Academic paper: "Engineering In-place (Shared-memory) Sorting Algorithms", Michael Axtmann, Sascha Witt, Daniel Ferizovic, Peter Sanders, https://arxiv.org/abs/2009.13569

To start discussion, I think it's interesting to note how I landed on this repo and paper. I got curious about Tim Sort, and some searching on HN brought up a 2018 story, "On the Worst-Case Complexity of TimSort", https://news.ycombinator.com/item?id=17883461. In the comments, poster lorenzhs has an excellent comment (https://news.ycombinator.com/item?id=17884612) which points out IPS4o as a sorting algorithm that takes modern hardware into account.

h2odragon 2021-08-18 15:23:19 +0000 UTC [ - ]

> The parallel version of IPS⁴o requires 16-byte atomic compare-and-exchange instructions to run the fastest. Most CPUs and compilers support 16-byte compare-and-exchange instructions nowadays.

I was so thrilled when i got 4 byte CAS on Intel, Sparc, and Alpha (all i had were uniproc Alphas but it made the code feel cleaner). Then I wandered into other things and haven't been keeping up with this stuff. damn its got fancy.

Does memory latency still suck rocks with lots of handwave about "but we have so much width now"?

dragontamer 2021-08-18 16:57:53 +0000 UTC [ - ]

> Does memory latency still suck rocks with lots of handwave about "but we have so much width now"?

Basically.

Intel processors can process something like 2 or 3 load/stores per clock cycle to L1 cache at full rate, no questions asked.

When you use AVX512 and do 512-bit loads/stores (64-byte), that's still only 2 or 3 per clock cycle. But if you use typical 64-bit registers, you're still only able to do 2 or 3 load/stores per cycle. Its not even memory latency here, its literally the execution port that's the holdup.

-------

Now I've never looked at AVX512 / AVX2 (256-bit) from the perspective of multithreaded / atomic access / memory order. But from a performance perspective, that load/store is the full 512-bit or 256-bit width and probably atomic.

------

I'm assuming the 16-byte atomic compare-and-exchange instructions are NEON on ARM (128-bit width), and probably some AVX instruction I'm not aware of on Intel/AMD (256-bit).

EDIT: It seems like the 128-bit instruction on x86 is cmpxchg16b. 512-bit / 64-byte cache lines are the unit that the cache operates however. Intel has a TSX-NI (transactional memory) extension that operates over 64-bytes (making it possible to implement a cmpxchg64b, but over multiple instructions). Its not actually AVX512 or AVX2 related at all.

ithkuil 2021-08-18 23:09:00 +0000 UTC [ - ]

> its literally the execution port that's the holdup.

Is if also a limitation of the register file ports/granularity?

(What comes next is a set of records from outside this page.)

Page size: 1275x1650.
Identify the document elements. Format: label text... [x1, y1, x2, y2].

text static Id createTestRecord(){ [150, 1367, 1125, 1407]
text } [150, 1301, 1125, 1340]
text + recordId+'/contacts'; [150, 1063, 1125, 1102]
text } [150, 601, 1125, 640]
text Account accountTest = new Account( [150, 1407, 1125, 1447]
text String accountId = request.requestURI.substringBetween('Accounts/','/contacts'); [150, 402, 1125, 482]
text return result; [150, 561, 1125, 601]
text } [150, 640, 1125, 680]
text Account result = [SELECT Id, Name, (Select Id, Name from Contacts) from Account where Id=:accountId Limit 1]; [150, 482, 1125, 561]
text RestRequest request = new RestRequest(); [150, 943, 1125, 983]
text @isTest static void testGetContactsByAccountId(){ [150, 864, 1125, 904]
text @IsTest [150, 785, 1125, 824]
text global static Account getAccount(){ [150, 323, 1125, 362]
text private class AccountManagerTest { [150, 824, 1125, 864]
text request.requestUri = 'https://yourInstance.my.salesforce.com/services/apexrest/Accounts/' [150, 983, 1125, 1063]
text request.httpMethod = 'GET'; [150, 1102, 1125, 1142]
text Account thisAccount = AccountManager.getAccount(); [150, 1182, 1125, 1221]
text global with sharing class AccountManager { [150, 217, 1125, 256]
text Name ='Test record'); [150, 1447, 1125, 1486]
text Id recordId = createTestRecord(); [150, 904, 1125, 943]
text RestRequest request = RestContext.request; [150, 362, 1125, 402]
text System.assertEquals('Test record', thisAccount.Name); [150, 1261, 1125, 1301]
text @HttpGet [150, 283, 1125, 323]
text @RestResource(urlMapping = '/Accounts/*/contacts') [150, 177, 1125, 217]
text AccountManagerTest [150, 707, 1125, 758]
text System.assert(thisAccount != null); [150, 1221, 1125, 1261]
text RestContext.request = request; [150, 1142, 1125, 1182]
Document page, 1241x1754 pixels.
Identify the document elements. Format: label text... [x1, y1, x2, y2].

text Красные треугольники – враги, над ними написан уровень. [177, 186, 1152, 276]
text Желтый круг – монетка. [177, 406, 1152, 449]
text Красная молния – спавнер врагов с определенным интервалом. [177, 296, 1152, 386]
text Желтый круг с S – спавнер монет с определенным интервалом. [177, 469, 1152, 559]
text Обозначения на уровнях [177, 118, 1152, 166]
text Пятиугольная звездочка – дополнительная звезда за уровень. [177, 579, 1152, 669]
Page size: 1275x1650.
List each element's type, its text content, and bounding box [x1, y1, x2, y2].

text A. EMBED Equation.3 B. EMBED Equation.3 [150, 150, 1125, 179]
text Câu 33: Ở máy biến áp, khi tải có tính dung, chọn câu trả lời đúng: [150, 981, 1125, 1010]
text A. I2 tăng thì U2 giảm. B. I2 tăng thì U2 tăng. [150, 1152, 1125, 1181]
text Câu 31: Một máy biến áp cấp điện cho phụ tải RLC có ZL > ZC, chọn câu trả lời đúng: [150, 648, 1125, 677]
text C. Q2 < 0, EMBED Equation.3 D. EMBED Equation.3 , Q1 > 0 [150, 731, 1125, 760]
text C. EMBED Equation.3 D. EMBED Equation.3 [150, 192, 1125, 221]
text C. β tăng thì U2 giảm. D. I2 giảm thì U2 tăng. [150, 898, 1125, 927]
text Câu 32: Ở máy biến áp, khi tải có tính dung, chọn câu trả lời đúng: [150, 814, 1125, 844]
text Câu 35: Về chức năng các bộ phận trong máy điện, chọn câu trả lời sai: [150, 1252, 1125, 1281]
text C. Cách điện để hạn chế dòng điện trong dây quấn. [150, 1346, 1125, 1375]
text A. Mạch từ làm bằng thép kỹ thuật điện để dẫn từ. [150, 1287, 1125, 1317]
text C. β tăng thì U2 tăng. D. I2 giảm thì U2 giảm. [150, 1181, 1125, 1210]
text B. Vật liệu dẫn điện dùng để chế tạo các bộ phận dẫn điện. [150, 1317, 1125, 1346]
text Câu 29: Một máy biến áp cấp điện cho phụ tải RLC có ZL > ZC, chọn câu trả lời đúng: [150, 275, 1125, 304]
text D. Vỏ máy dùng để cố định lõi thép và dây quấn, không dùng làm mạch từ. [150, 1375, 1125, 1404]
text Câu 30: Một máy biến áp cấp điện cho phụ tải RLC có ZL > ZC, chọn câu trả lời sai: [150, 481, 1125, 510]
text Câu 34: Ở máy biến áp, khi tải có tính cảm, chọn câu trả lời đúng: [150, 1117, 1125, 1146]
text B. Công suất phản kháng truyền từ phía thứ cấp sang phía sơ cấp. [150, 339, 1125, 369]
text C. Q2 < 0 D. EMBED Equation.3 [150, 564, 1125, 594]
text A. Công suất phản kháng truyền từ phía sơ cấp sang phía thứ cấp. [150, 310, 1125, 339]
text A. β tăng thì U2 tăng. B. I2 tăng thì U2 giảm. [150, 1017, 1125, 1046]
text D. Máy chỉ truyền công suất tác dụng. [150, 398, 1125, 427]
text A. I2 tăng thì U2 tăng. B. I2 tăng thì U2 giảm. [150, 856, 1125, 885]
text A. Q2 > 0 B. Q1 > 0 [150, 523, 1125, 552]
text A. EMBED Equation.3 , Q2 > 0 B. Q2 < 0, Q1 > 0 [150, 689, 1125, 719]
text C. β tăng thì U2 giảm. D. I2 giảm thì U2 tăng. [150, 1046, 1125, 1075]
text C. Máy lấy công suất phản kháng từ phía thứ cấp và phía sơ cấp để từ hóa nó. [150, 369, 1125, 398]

If not, what would stop Intel go add an instruction that spill and fill a set of gp registers back and forth from memory (e.g. stack)?

h2odragon 2021-08-19 00:09:44 +0000 UTC [ - ]

Knuth stopped including the "sequential access" stuff just as it came back to usefulness :)

chmod775 2021-08-18 16:58:47 +0000 UTC [ - ]

> "but we have so much width now"?

We also have 16MB of L3 and smarter prefetching!